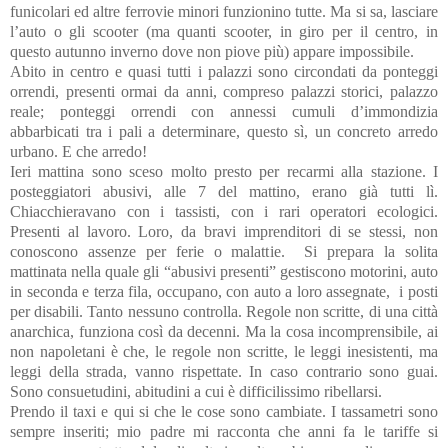
funicolari ed altre ferrovie minori funzionino tutte. Ma si sa, lasciare
l’auto o gli scooter (ma quanti scooter, in giro per il centro, in
questo autunno inverno dove non piove più) appare impossibile.
Abito in centro e quasi tutti i palazzi sono circondati da ponteggi
orrendi, presenti ormai da anni, compreso palazzi storici, palazzo
reale; ponteggi orrendi con annessi cumuli d’immondizia
abbarbicati tra i pali a determinare, questo sì, un concreto arredo
urbano. E che arredo!
Ieri mattina sono sceso molto presto per recarmi alla stazione. I
posteggiatori abusivi, alle 7 del mattino, erano già tutti lì.
Chiacchieravano con i tassisti, con i rari operatori ecologici.
Presenti al lavoro. Loro, da bravi imprenditori di se stessi, non
conoscono assenze per ferie o malattie.
Si prepara la solita
mattinata nella quale gli “abusivi presenti” gestiscono motorini, auto
in seconda e terza fila, occupano, con auto a loro assegnate,
i posti
per disabili. Tanto nessuno controlla. Regole non scritte, di una città
anarchica, funziona così da decenni. Ma la cosa incomprensibile, ai
non napoletani è che, le regole non scritte, le leggi inesistenti, ma
leggi della strada, vanno rispettate. In caso contrario sono guai.
Sono consuetudini, abitudini a cui è difficilissimo ribellarsi.
Prendo il taxi e qui si che le cose sono cambiate. I tassametri sono
sempre inseriti; mio padre mi racconta che anni fa le tariffe si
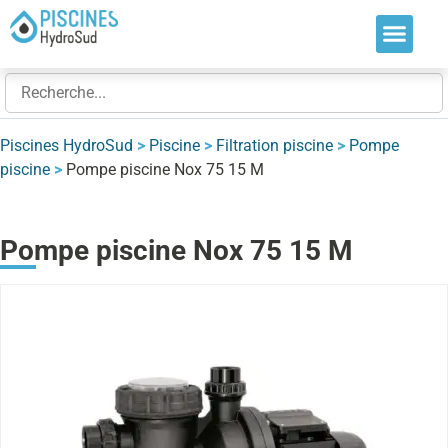
Nos soluti
Nos réalis
Nos expert
Piscines HydroSud
>
Piscine
>
Filtration piscine
>
Pompe
piscine
>
Pompe piscine Nox 75 15 M
Pompe piscine Nox 75 15 M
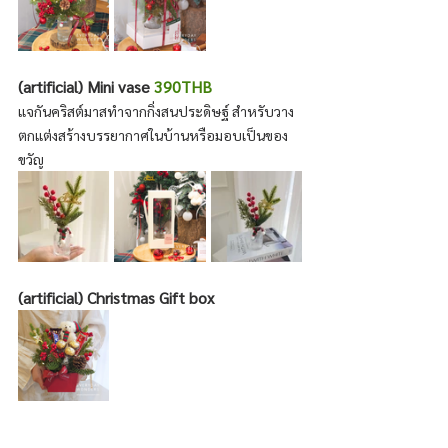
(artificial) Mini vase 
390THB
แจกันคริสต์มาสทำจากกิ่งสนประดิษฐ์ สำหรับวาง
ตกแต่งสร้างบรรยากาศในบ้านหรือมอบเป็นของ
ขวัญ
(artificial) Christmas Gift box 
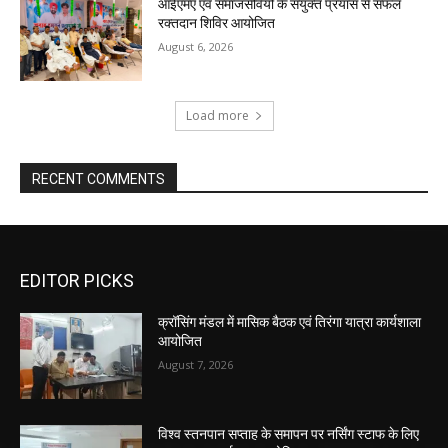
आईएमए एवं समाजसेवियों के संयुक्त प्रयास से सफल
रक्तदान शिविर आयोजित
August 6, 2026
Load more
RECENT COMMENTS
EDITOR PICKS
क्रॉसिंग मंडल में मासिक बैठक एवं तिरंगा यात्रा कार्यशाला
आयोजित
August 7, 2026
विश्व स्तनपान सप्ताह के समापन पर नर्सिंग स्टाफ के लिए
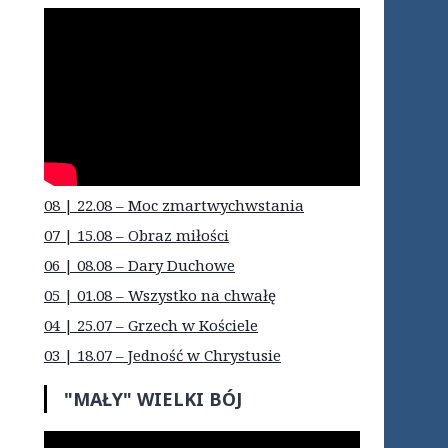
08 | 22.08 – Moc zmartwychwstania
07 | 15.08 – Obraz miłości
06 | 08.08 – Dary Duchowe
05 | 01.08 – Wszystko na chwałę
04 | 25.07 – Grzech w Kościele
03 | 18.07 – Jedność w Chrystusie
"MAŁY" WIELKI BÓJ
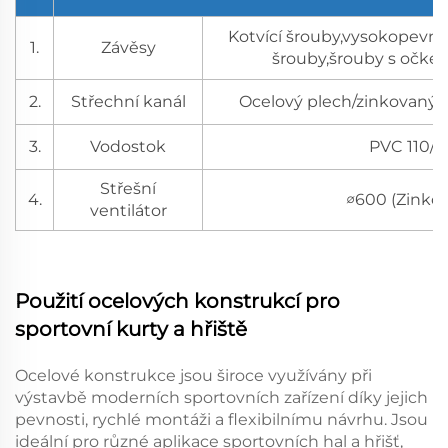
Kotvící šrouby,vysokopevno
1.
Závěsy
šrouby,šrouby s očkem,
2.
Střechní kanál
Ocelový plech/zinkovaný/
3.
Vodostok
PVC 110/1
Střešní
4.
∅600 (Zinko
ventilátor
Použití ocelových konstrukcí pro
sportovní kurty a hřiště
Ocelové konstrukce jsou široce využívány při
výstavbě moderních sportovních zařízení díky jejich
pevnosti, rychlé montáži a flexibilnímu návrhu. Jsou
ideální pro různé aplikace sportovních hal a hřišť,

WHAT YOU NEED TO DO:
Search the material for the word "abusivi". Each line where it is found must be copied.

TASK SOLUTION:
posteggiatori abusivi, alle 7 del mattino, erano già tutti lì.
mattinata nella quale gli “abusivi presenti” gestiscono motorini, auto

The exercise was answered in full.